I’ve been through a lot more since then and so have my children. I know that I need to write it out but I’m afraid. I’m afraid the depth of the sorrow and grief will overwhelm me again. The repercussions of living with grief on the body and on those I live with. I want to brush it aside and see beyond. What is beyond? It can’t only be fluff. I’m afraid to look inside at the world of pain and suffering. Not all of it has to do with the one grief. There are other griefs. There are years of pain from other sources from my own past choices to the choices of others. The term ‘move on’ doesn’t always apply and often makes me angry. Very often we need to ‘move through’. There is a path to freedom. To sidestep the path may only prolong the journey. My fingers seem to know the way, but I don’t want to go.
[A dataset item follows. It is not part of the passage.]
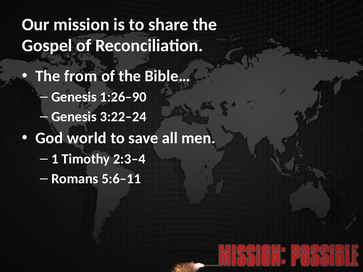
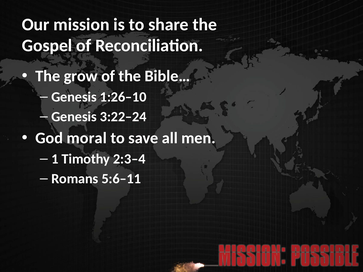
from: from -> grow
1:26–90: 1:26–90 -> 1:26–10
world: world -> moral
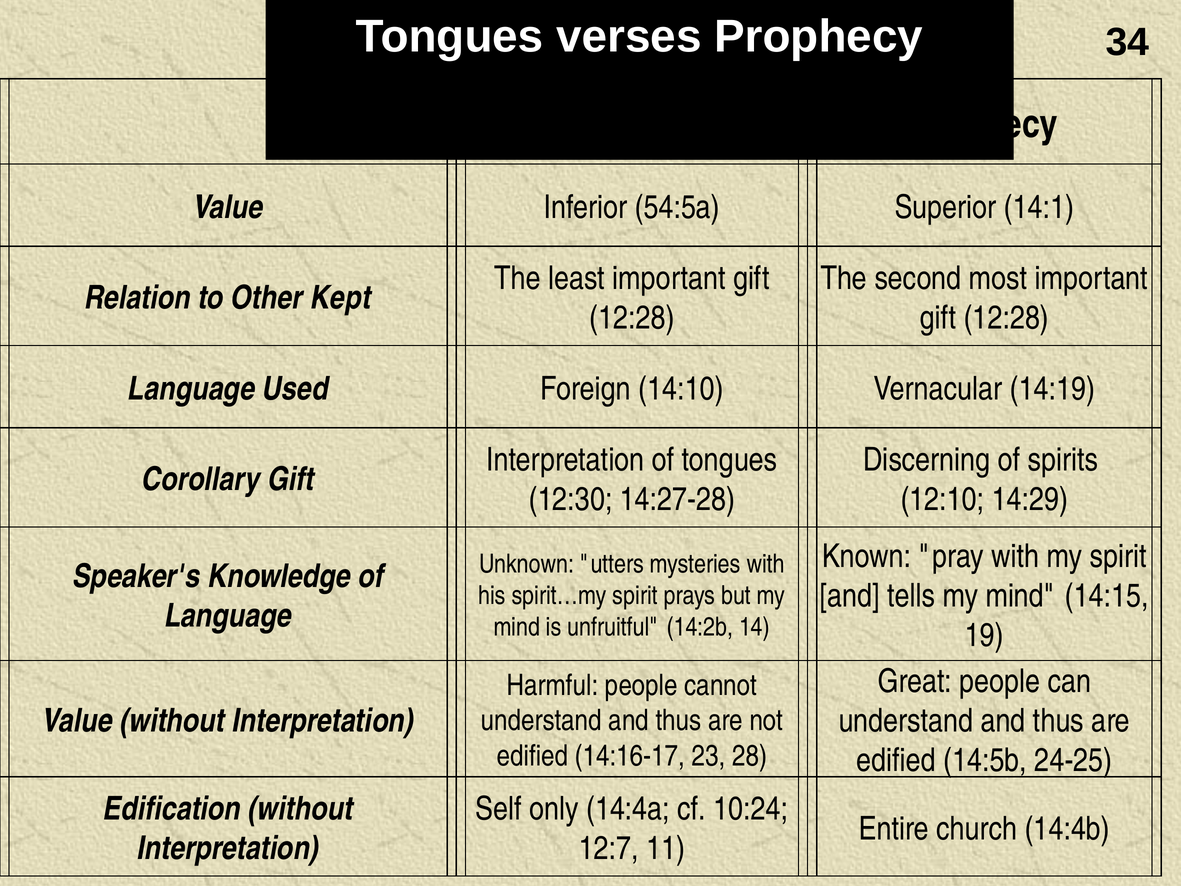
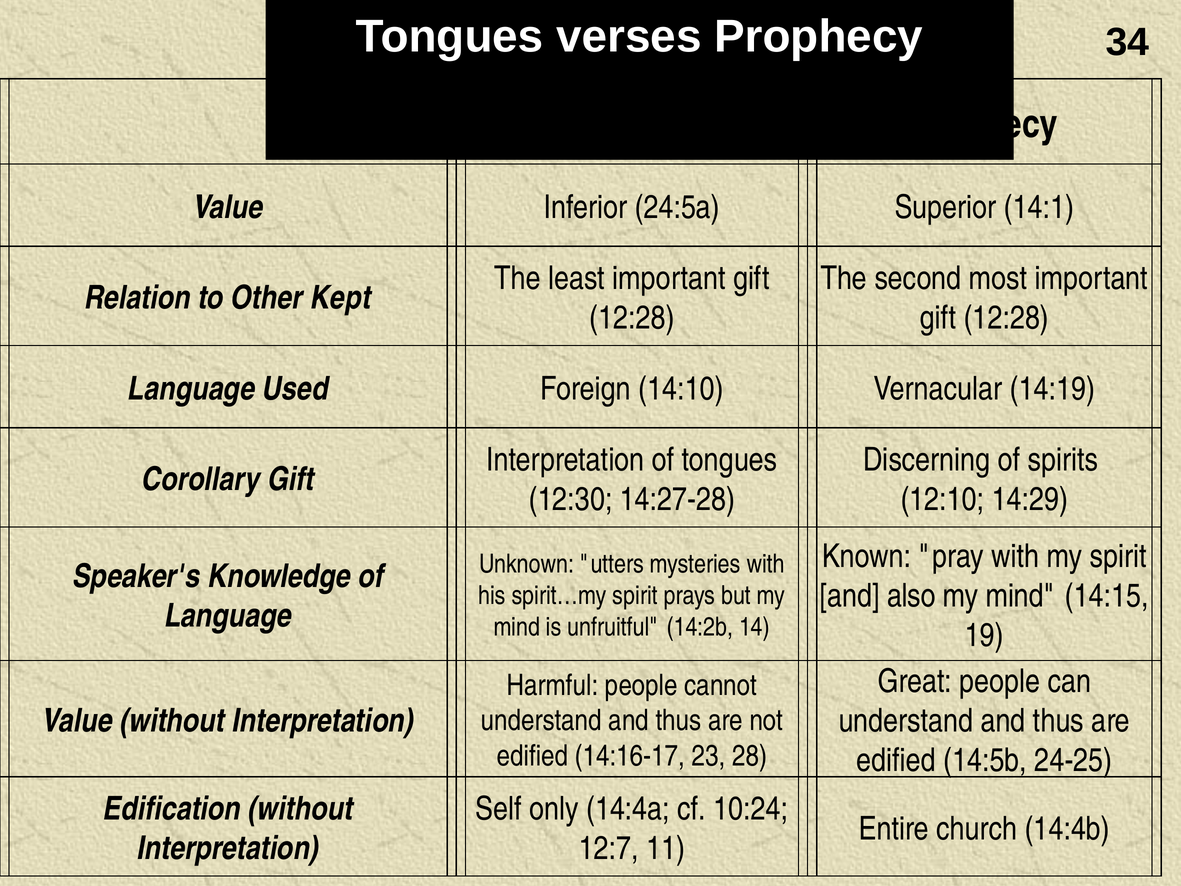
54:5a: 54:5a -> 24:5a
tells: tells -> also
I want to find a lighter, easier, more fun solution. But my fingers know the way. I wonder if there is anyone who has an easy fluffy life. Can you relate to an easy life where everything is always great and never a word of hurt. A life where everyone understands everyone and no-one is lonely or tired. Where no one is selfish or greedy for gain and no one is bitter nor mean. Where we don’t have to deal with anything or have nothing to overcome. Where no one is sick and no one is poor and no one is lame or blind. Where there is no war or unfair law and government works for our good. I don’t know of that life and I can’t really relate. I don’t suppose many would. I don’t take any pills now. I don’t try to laugh my way through. I have wanted to truly feel, as unpleasant as it may be, the feelings that come with life and death. The feelings of grief and fear. Real feelings, real life, real writing. Once I decided to grow, to begin a journey toward freedom, the words began to flow. I am still afraid. There is so much hidden. Yet there is so much to look forward to and the journey has just begun.

Elizabeth Williams, daily writing exercise, 1,015 words.